A film which aims to save lives by encouraging vaccine take-up and addressing health inequalities in the Scottish African, Caribbean and Black (ACB) community was premiered in Scotland on Friday 7 October.
In the first quarter of 2022, uptake of the Covid 19 vaccine was lowest in the African group at 41.7 percent. This compares with 75.4 percent in the white ethnic group.
African Voices In Scotland reveals the African, Caribbean and Black communities response to covid, identifies their barriers to vaccine take up, and answers concerns raised.
The documentary film highlights that amongst barriers to vaccination for ACB communities are: a mistrust in the government, poor support for grass roots community groups, and a disengagement with the wider community.
Other reasons cited include anxiety around the safety and effectiveness of the vaccines and vaccine confidence.
The film was made by Dr Josephine Adekola of University of Glasgow, Adam Smith Business School, in response to the many and specific questions posed to her whilst she undertook a research project on covid vaccine experience and hesitancy within ACB communities.
Dr Adekola didn’t know the answers and hadn’t heard them in the media, so made this documentary to connect ACB community groups, Public Health Scotland, scientists who developed the vaccine, academics, and the Scottish Government. It enables those involved to communicate their concerns and views, directly understand each other, and respond.
It is now being used as an educational tool to engage and connect communities and public bodies, and influence policy to reduce health inequalities.
Dr Josephine Adekola said: “The critical question guiding the film is: Does better access to science, data, and scientific expertise enhance vaccine engagement?

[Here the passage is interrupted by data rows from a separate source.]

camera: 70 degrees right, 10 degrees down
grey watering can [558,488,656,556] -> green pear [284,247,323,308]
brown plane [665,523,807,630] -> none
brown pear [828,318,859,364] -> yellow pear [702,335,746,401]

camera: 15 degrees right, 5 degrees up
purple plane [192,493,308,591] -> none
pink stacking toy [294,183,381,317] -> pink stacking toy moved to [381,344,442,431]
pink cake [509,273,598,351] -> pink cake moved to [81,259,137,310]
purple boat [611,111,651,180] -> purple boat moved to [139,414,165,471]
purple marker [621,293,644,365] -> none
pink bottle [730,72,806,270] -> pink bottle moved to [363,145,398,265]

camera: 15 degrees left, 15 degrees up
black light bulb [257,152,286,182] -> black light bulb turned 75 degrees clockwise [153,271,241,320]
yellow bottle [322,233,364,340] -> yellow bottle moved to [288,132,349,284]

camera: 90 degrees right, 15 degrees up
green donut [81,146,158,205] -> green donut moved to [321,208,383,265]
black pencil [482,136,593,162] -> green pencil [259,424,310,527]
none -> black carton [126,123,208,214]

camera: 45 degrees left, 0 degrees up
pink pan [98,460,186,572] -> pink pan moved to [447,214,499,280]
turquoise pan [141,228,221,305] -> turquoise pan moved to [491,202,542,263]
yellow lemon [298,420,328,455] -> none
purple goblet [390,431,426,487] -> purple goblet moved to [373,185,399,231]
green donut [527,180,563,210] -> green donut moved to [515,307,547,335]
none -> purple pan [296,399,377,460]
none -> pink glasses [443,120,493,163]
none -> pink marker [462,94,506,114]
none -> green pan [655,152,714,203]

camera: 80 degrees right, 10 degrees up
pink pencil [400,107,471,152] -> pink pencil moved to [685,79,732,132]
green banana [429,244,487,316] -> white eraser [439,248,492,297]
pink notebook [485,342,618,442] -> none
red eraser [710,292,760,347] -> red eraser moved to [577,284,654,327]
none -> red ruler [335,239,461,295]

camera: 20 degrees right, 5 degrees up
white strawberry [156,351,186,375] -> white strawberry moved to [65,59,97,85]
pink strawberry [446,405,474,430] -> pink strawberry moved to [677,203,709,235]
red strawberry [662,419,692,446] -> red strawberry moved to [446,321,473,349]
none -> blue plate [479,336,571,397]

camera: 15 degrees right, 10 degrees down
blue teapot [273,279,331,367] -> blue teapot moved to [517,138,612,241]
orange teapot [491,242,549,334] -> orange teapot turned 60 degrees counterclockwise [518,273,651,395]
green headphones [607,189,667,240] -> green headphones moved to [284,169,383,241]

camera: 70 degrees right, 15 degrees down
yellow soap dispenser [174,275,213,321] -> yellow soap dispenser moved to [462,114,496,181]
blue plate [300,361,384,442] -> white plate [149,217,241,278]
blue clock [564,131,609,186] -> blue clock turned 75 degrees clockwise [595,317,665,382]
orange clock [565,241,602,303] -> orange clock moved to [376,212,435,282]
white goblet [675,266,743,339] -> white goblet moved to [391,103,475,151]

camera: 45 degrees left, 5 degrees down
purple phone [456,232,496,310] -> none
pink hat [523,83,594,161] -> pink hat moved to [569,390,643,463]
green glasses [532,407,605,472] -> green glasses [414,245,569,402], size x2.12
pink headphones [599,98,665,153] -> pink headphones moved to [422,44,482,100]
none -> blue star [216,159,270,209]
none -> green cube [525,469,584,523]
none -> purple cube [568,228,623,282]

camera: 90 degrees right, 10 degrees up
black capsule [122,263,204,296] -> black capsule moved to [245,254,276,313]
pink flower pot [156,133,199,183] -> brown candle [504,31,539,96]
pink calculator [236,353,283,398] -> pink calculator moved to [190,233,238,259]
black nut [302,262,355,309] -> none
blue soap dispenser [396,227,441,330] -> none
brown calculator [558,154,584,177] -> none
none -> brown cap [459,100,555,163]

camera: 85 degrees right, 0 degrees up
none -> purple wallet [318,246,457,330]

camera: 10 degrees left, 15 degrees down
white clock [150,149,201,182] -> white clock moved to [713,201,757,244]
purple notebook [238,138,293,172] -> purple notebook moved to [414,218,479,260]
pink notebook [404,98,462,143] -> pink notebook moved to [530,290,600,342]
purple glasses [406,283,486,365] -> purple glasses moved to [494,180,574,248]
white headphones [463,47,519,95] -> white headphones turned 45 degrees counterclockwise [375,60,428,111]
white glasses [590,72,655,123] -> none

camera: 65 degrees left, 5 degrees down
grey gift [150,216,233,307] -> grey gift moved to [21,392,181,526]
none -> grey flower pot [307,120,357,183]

At the core of this film, we explore how we communicate about science and risk. Targeting health messages at local values, concerns, and priorities is essential—this affects how we perceive risk, shaping our understanding of the world and the risk we face.”
I hope the film will help fill a critical gap by answering questions specifically tailored to the concerns of members of the African and Caribbean communities about COVID-19 vaccines. At the same time, the film allows experts, health practitioners, government officials, and members of the communities to communicate critical messages from their perspectives with one another.”
Viana Maya- CEO, pRESPECT Hub said: “We wanted to support the Covid Community Event as we believe it is empowering to hear the voices and solutions of the communities impacted by major issues and the subsequent decisions that are made affecting their outcomes. It highlighted the need for more future inclusion of the African and Caribbean communities, who must be included at the beginning, middle and end of any decision making processes that have an impact on their lives.”